EXTRACT PROVIDED |

Governments around the world are experimenting with various incentives such as cash and free beer to encourage vaccinations against COVID-19. This episode explores what an optimal incentive could look like.
Economist Isaac Katz discusses his proposed vaccination incentives with Economics Explored host Gene Tunny. You can read all about it in Isaac's discussion paper Incentives for achieving COVID 19 herd immunity through vaccination.
Key features of Isaac's plan are:
1. Rewards (incentives) could be in the form of payments to each vaccinated individual, and eligibility to win a significant lottery prize and smaller prizes. We will discuss shortly how these rewards should be designed and who pays for them.
2. The incentives would only be payable if a specified national vaccination rate is met by a specified due date. Incentives would not be paid prior to the due date. This approach creates a focus on the objective – which is to maximise the national vaccination rate. Rewarding individuals for being vaccinated without recognising the national objective will fail to promote community based actions to increase vaccination rates (which we will discuss later).

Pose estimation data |
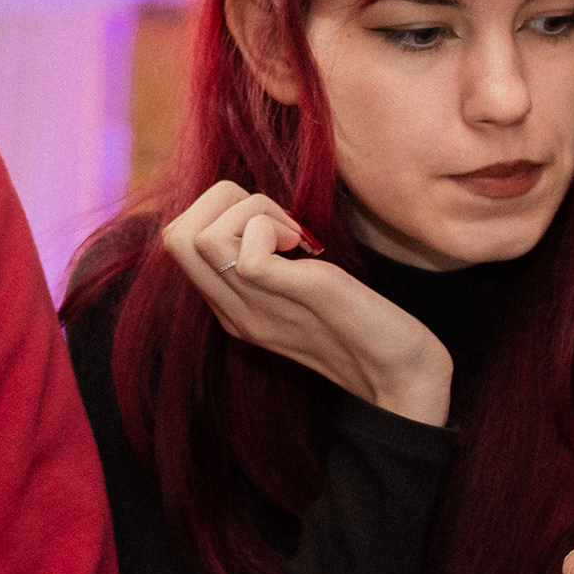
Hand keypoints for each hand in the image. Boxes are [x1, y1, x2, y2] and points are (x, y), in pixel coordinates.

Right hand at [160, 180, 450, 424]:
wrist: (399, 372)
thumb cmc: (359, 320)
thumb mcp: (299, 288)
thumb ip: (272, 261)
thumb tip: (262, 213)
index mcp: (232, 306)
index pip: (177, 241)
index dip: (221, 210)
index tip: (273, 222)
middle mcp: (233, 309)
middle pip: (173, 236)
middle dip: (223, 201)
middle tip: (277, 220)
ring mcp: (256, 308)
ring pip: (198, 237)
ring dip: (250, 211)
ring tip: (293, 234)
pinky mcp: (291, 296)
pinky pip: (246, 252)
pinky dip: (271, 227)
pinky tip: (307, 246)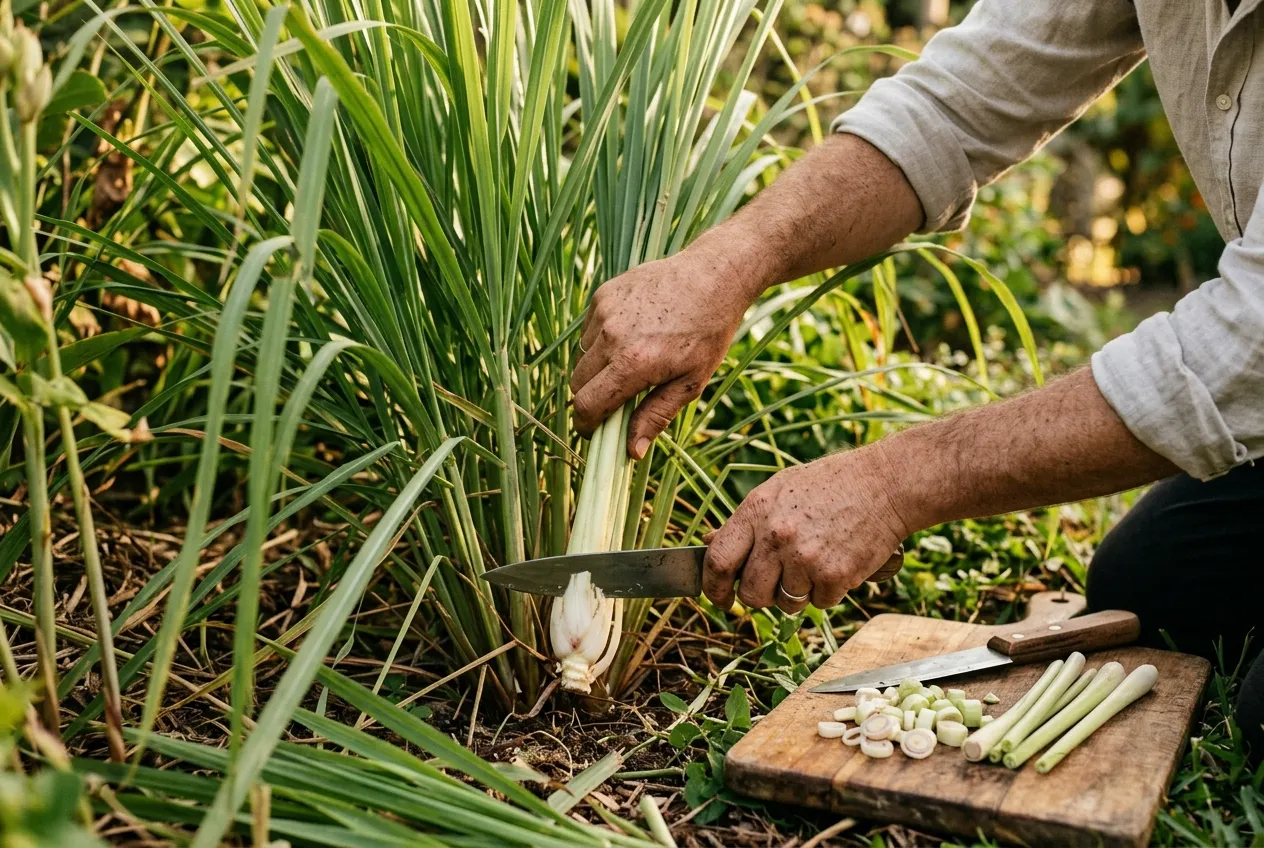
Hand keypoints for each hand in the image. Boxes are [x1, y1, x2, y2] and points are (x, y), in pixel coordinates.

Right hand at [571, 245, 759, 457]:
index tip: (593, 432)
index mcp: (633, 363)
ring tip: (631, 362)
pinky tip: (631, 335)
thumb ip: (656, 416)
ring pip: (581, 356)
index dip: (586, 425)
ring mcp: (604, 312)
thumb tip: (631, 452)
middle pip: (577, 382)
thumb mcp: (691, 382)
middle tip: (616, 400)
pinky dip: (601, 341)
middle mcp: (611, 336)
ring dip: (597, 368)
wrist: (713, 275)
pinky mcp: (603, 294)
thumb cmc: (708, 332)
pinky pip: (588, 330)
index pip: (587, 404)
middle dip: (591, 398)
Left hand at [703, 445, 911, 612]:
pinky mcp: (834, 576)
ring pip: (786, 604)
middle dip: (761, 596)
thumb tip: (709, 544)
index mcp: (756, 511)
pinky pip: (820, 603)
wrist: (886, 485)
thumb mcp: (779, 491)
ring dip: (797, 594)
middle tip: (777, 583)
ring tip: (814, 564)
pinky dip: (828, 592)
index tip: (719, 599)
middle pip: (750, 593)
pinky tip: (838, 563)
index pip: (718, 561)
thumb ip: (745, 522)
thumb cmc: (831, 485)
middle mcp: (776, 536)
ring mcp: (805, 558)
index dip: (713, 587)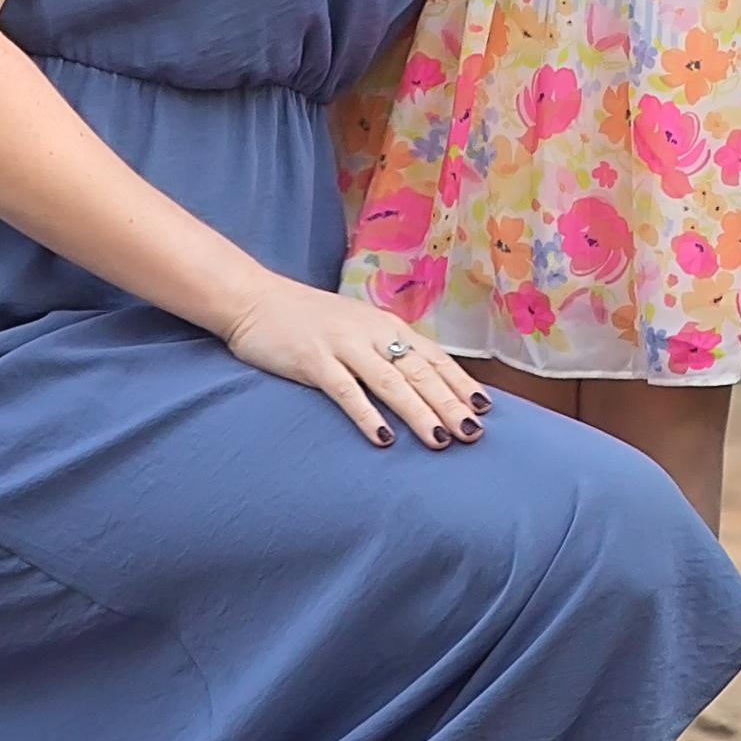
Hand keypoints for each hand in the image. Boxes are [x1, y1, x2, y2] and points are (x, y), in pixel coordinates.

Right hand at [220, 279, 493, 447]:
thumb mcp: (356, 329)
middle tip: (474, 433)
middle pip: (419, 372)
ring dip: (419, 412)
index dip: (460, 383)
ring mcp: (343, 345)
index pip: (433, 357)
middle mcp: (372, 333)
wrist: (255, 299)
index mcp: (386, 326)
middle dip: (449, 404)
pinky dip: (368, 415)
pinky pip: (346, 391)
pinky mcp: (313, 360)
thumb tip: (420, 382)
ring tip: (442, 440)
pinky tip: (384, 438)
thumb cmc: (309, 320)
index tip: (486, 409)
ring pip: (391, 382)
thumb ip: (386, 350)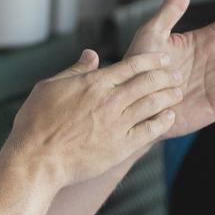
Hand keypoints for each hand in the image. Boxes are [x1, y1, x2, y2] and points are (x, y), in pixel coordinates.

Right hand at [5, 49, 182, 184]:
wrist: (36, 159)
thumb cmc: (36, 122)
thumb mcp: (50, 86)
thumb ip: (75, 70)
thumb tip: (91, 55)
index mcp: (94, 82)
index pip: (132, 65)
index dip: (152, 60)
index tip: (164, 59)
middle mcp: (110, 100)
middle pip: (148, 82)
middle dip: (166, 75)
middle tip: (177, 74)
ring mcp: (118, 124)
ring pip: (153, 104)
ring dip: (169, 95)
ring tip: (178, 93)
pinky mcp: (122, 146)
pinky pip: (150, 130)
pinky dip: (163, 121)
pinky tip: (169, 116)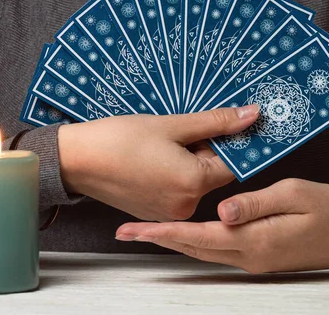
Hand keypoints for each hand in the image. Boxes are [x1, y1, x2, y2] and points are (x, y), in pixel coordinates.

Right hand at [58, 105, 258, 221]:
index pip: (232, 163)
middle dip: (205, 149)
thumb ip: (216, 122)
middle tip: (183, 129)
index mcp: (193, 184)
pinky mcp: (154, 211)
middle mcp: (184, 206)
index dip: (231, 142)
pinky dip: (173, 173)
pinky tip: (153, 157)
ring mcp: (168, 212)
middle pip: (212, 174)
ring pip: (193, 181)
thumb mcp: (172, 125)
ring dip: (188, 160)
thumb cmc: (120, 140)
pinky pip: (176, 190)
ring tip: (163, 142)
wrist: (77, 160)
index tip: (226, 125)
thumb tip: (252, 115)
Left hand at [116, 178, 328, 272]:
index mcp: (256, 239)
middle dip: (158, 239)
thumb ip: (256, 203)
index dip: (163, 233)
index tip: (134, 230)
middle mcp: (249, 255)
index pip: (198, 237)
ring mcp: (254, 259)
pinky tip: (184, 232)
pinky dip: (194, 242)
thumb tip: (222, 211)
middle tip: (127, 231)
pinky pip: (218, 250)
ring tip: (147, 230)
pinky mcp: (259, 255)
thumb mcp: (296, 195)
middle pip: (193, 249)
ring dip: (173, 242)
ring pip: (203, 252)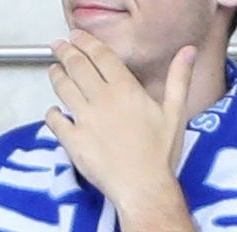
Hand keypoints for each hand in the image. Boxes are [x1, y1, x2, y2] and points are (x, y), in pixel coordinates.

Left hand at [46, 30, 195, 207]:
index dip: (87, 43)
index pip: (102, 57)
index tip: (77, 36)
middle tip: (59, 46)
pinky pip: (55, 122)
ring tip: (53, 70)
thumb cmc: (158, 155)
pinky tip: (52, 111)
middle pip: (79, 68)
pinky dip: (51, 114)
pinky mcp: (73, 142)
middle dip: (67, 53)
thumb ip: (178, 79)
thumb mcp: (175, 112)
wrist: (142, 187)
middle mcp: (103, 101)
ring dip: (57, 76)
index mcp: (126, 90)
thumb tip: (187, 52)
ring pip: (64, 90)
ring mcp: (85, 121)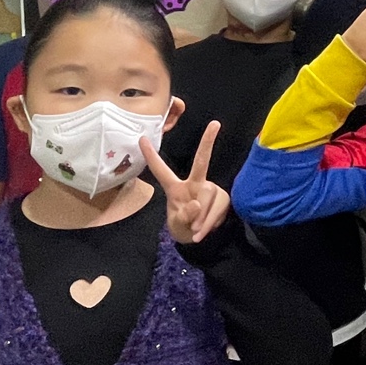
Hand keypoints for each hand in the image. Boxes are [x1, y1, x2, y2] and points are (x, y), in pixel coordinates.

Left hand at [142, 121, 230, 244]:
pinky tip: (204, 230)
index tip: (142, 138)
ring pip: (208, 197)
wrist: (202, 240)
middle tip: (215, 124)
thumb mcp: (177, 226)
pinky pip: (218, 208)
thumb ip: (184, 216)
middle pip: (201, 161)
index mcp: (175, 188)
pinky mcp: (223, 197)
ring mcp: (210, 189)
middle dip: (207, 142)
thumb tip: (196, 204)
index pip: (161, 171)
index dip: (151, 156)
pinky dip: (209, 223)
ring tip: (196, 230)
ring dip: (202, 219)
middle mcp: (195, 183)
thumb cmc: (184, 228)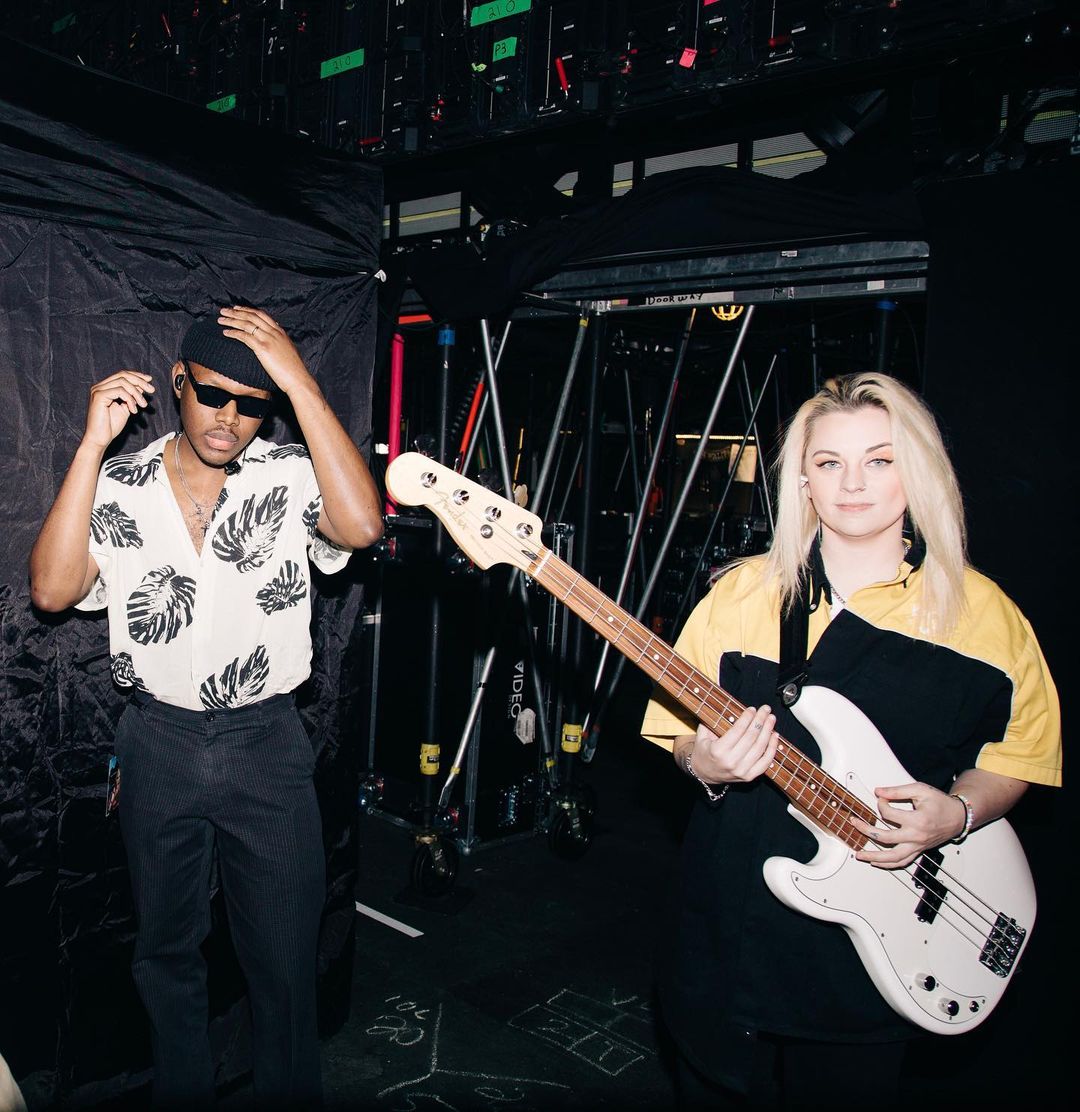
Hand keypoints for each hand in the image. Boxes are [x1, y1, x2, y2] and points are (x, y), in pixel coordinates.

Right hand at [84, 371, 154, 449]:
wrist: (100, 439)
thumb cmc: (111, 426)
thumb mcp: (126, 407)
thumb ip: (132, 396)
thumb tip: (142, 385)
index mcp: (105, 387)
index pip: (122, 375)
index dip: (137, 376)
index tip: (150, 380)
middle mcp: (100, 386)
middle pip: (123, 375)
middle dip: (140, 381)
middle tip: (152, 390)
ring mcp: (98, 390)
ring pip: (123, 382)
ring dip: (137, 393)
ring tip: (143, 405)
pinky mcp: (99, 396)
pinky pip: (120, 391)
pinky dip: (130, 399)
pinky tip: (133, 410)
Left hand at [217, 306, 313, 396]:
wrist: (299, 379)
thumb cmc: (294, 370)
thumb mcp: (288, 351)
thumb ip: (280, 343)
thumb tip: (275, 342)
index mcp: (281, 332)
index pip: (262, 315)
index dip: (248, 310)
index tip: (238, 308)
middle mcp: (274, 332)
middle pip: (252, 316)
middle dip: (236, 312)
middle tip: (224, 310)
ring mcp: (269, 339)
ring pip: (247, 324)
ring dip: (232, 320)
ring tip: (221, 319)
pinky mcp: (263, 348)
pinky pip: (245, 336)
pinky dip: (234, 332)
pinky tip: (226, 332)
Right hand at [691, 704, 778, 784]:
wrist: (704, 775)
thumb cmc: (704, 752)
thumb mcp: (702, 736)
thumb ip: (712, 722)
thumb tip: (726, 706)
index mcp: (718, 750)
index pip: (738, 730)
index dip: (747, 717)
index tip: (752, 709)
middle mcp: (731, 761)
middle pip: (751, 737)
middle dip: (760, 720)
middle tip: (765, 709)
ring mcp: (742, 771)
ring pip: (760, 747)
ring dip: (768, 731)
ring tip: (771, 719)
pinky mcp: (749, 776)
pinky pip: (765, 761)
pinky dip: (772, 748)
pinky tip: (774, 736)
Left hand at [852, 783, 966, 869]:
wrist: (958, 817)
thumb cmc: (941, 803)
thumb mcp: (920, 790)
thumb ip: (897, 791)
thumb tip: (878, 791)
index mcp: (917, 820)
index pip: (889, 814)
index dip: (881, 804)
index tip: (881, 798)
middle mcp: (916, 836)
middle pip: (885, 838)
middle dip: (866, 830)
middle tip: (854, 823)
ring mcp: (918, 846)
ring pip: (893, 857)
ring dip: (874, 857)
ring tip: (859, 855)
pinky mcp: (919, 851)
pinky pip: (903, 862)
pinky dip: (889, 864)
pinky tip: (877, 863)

PARTS OF THE EXERCISE |
1. Can you give the vaccination incentives passage again between "Economist Isaac Katz" and "immunity through vaccination.", inclusive, swapping "discussion paper" for "working paper"?
2. Would you extend the passage on COVID-19 vaccination incentives beyond its final sentence?

PER-TASK ANSWERS |
1.
Economist Isaac Katz discusses his proposed vaccination incentives with Economics Explored host Gene Tunny. You can read all about it in Isaac's working paper Incentives for achieving COVID 19 herd immunity through vaccination.

2.
About this episode's guest
Isaac Katz is a Director of Harding Katz Pty Ltd, a small consulting practice based in Melbourne specialising in utility regulation, energy market reform, business strategy and applied economics.
Isaac was previously a Senior Manager with Cap Gemini Ernst & Young in Melbourne from October 1997 to September 2001. He has provided economic and regulatory advice to regulators, Government and regulated businesses on a wide range of strategy and policy issues.
Prior to moving to Australia, Isaac worked as a senior economic assistant for the UK electricity regulator (now Ofgem); and as a pool price analyst for a regional electricity company. Isaac also worked as an economist for Railtrack plc, focusing on aspects of the regulatory framework prior to and immediately after privatisation.
Isaac has a Master of Arts, Economics, from Cambridge University and a Master of Science, Business Economics, from Strathclyde University.